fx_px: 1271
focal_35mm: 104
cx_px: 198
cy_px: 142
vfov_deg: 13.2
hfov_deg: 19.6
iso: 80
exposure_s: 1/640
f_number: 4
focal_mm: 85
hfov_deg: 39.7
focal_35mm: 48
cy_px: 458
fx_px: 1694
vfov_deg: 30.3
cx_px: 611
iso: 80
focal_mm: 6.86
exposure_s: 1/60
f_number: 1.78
...
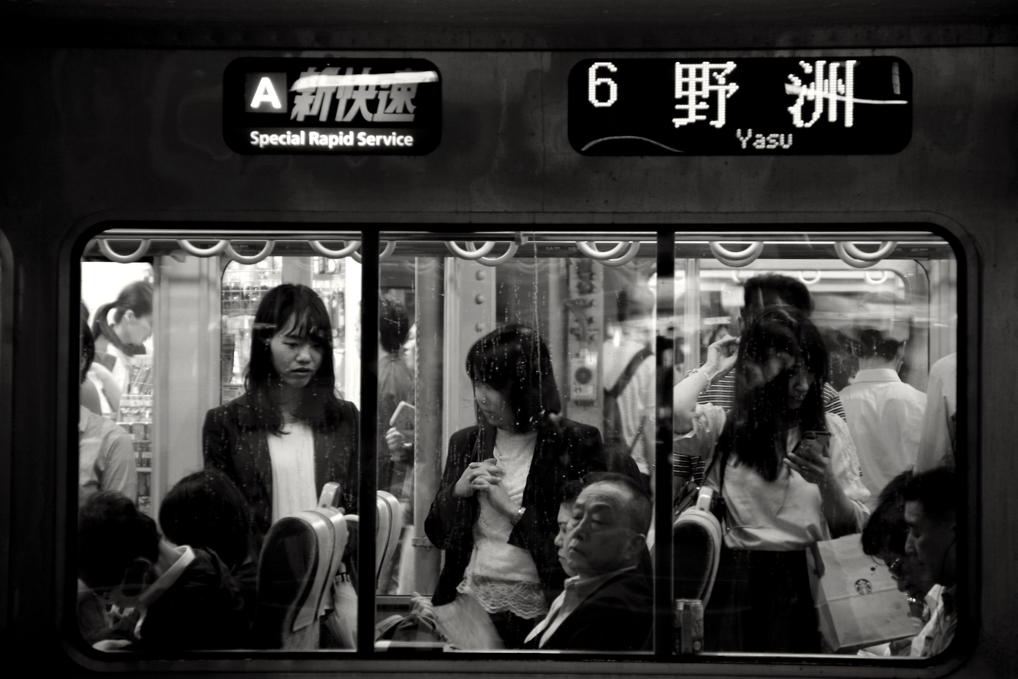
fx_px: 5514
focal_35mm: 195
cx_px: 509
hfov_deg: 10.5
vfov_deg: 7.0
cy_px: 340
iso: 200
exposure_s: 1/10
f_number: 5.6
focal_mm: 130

REQUIRED WORK: For this exercise, output exactly the lines above from the line with "fx_px: 1271" to the line with "f_number: 1.78", counting both, and leave out the rest.

RESULT OF THIS EXERCISE:
fx_px: 1271
focal_35mm: 104
cx_px: 198
cy_px: 142
vfov_deg: 13.2
hfov_deg: 19.6
iso: 80
exposure_s: 1/640
f_number: 4
focal_mm: 85
hfov_deg: 39.7
focal_35mm: 48
cy_px: 458
fx_px: 1694
vfov_deg: 30.3
cx_px: 611
iso: 80
focal_mm: 6.86
exposure_s: 1/60
f_number: 1.78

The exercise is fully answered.